§ **Reading text**
1267 Geertruida

Discovery
- Discovered by: H. van Gent
- Discovery site: Johannesburg Obs.
- Discovery date: 23 April 1930

Designations
- Named after: Geertruid Hamerslag Pels (Sister of astronomer Gerrit Pels)
- Alternative designations: 1930 HD · 1926 GV 1927 SH · 1930 LA 1954 TM_{1} · 1965 HB 1965 JE
- Minor planet category: main-belt · (inner) background

Orbital characteristics
- Epoch 4 September 2017 (JD 2458000.5)
- Uncertainty parameter 0
- Observation arc: 91.55 yr (33,440 days)
- Aphelion: 2.9116 AU
- Perihelion: 2.0260 AU
- Semi-major axis: 2.4688 AU
- Eccentricity: 0.1794
- Orbital period (sidereal): 3.88 yr (1,417 days)

§ **Data for review**
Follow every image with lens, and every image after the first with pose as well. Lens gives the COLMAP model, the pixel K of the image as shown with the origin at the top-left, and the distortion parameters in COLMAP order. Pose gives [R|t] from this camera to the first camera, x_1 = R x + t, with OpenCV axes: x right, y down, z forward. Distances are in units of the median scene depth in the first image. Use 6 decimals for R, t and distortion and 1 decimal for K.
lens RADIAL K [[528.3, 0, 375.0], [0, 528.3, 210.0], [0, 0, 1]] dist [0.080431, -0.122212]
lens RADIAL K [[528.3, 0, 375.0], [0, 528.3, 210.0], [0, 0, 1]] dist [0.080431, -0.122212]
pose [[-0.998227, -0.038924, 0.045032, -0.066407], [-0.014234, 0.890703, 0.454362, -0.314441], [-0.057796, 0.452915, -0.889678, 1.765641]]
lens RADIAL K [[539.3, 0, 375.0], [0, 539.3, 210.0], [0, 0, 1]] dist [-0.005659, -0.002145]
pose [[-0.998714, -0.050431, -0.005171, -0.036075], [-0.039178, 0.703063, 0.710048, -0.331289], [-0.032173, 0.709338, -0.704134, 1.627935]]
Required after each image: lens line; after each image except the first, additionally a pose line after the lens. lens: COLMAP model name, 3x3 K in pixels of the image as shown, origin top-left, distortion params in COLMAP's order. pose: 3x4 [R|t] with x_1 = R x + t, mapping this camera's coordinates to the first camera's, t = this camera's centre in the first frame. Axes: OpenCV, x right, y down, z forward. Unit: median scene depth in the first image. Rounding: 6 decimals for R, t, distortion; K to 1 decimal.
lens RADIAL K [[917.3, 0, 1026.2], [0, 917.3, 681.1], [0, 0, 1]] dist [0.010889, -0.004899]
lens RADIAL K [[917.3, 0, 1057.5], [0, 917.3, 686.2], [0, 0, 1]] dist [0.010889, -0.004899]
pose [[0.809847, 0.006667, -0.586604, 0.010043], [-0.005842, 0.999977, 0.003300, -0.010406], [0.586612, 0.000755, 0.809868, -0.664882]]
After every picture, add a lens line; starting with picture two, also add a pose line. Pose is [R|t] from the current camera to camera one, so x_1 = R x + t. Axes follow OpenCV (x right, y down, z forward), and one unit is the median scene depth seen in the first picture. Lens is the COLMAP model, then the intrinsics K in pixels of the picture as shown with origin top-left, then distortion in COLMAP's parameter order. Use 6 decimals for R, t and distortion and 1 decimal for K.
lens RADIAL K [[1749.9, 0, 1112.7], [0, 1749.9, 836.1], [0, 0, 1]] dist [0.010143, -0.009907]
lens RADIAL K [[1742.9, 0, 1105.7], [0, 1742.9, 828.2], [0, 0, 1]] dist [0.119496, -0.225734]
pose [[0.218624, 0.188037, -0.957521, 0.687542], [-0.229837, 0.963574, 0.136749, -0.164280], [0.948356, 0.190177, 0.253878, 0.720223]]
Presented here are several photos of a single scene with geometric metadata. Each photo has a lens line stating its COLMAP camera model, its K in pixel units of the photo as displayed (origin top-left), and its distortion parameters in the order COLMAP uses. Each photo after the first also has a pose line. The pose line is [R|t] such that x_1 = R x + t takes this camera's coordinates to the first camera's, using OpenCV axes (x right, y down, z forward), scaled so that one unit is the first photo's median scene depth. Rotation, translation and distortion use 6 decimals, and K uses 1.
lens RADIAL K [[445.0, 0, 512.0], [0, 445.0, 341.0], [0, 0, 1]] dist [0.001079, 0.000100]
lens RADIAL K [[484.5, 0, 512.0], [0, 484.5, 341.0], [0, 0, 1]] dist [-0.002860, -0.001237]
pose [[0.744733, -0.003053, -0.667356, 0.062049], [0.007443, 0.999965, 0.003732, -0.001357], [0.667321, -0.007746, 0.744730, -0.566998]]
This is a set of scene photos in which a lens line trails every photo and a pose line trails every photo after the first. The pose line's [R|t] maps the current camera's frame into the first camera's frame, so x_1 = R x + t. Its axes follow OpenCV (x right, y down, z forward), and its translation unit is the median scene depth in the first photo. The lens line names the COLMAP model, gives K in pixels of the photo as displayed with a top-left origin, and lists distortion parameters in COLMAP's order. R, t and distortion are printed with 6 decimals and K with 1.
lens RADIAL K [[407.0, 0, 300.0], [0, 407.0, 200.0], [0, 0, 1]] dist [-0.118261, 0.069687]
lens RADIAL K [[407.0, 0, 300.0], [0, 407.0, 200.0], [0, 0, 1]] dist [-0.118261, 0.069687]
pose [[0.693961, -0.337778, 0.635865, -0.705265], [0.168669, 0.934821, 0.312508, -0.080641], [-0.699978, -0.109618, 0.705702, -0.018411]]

§ **Exercise objective**
Quote the 1267 Geertruida entry word for word, starting with "1267 Geertruida" and going on through "2017 (JD 2458000.5)".

§ **Reply to the exercise**
1267 Geertruida

Discovery
- Discovered by: H. van Gent
- Discovery site: Johannesburg Obs.
- Discovery date: 23 April 1930

Designations
- Named after: Geertruid Hamerslag Pels (Sister of astronomer Gerrit Pels)
- Alternative designations: 1930 HD · 1926 GV 1927 SH · 1930 LA 1954 TM_{1} · 1965 HB 1965 JE
- Minor planet category: main-belt · (inner) background

Orbital characteristics
- Epoch 4 September 2017 (JD 2458000.5)